= E-Car =

European Union vehicle subcategory

The E-Car classification (official designation M1E) is a proposed European Union vehicle subcategory for electric passenger cars measuring less than 4.2 metres in length. The initiative is intended to encourage the production of affordable small cars while promoting supply chains based entirely within Europe through potential European Union incentives. These vehicles must be fully electric and assembled in one of the EU's states.
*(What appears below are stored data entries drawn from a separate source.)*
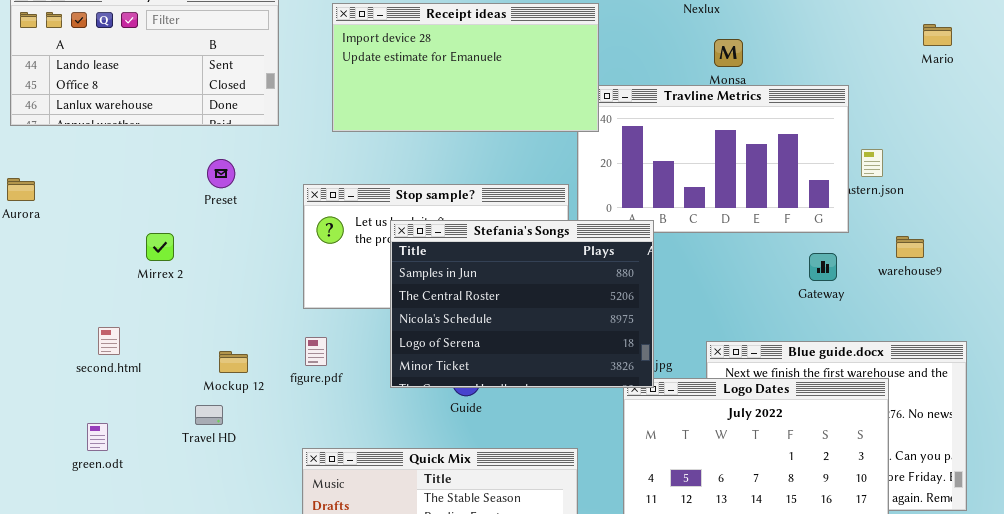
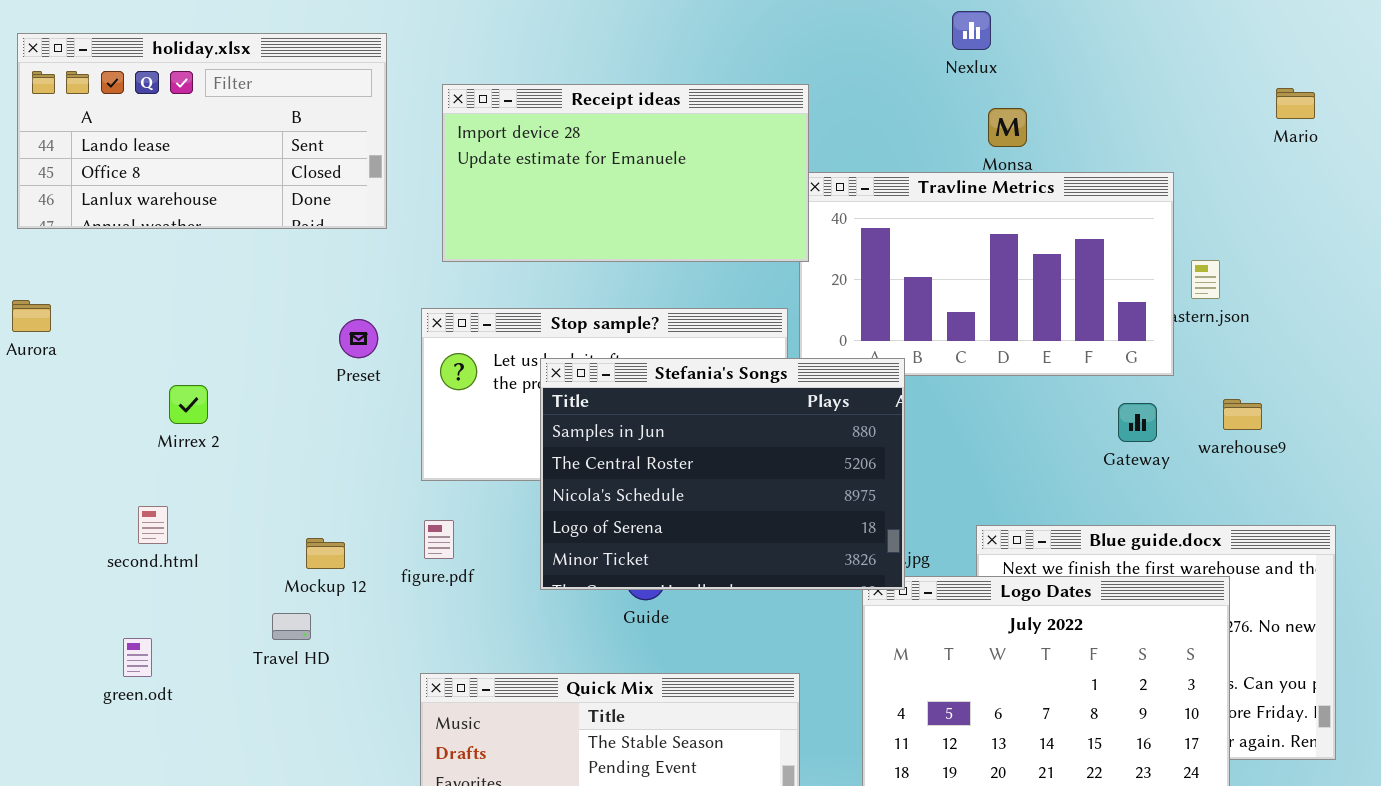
Receipt ideas: [332,3,599,132] -> [442,84,809,262], moved
Preset: [207,159,235,188] -> [339,319,378,358], moved
Mirrex 2: [146,233,174,261] -> [169,385,208,424], moved
warehouse9: [896,236,924,258] -> [1223,399,1262,430], moved

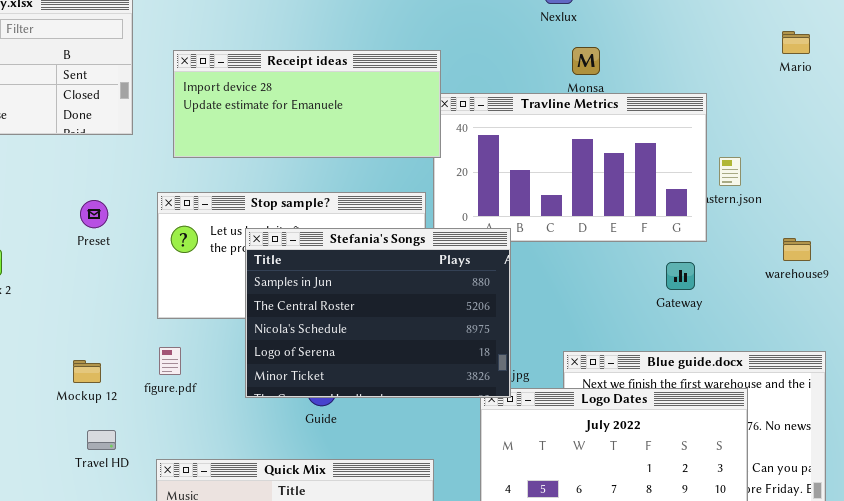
Receipt ideas: [442,84,809,262] -> [173,50,441,158], resized
Preset: [339,319,378,358] -> [80,200,108,228], moved
warehouse9: [1223,399,1262,430] -> [783,238,811,261], moved
Travel HD: [272,613,311,640] -> [87,430,116,450], moved

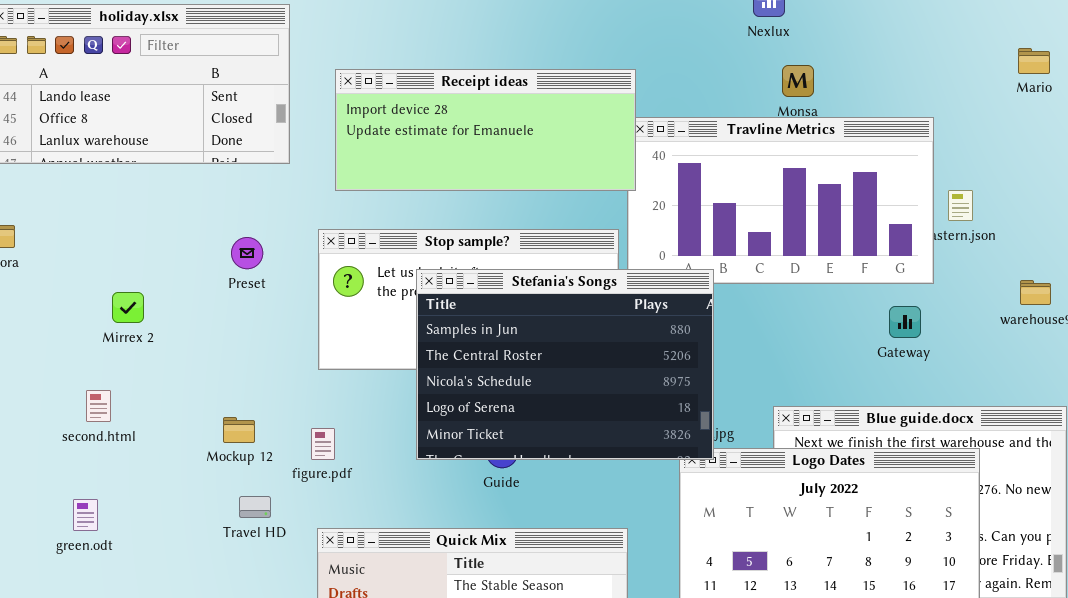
figure.pdf: [159,347,181,375] -> [311,428,335,460], moved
Although the final size and weight requirements for E-cars have yet to be established, some Japanese kei cars could potentially satisfy the proposed criteria without requiring significant modifications. This could allow manufacturers to export existing models to the European market with minimal adaptation.

==History==
In 2023, Luca de Meo, then CEO of Renault and president of the European Automobile Manufacturers Association (ACEA), advocated for pragmatic regulations and proposed the concept of a "European kei car", which could benefit from incentives similar to those available in Japan, such as parking privileges and tax reductions.

The term E-Car was first introduced by European Commission President Ursula von der Leyen during her 2025 State of the Union address, where she stated that Europe should develop its own "E-Car", with the letter "E" representing "environmental", "economical", and "European".

Shortly after these statements, Dacia unveiled the Hipster concept, which some publications described as a potential first European kei car.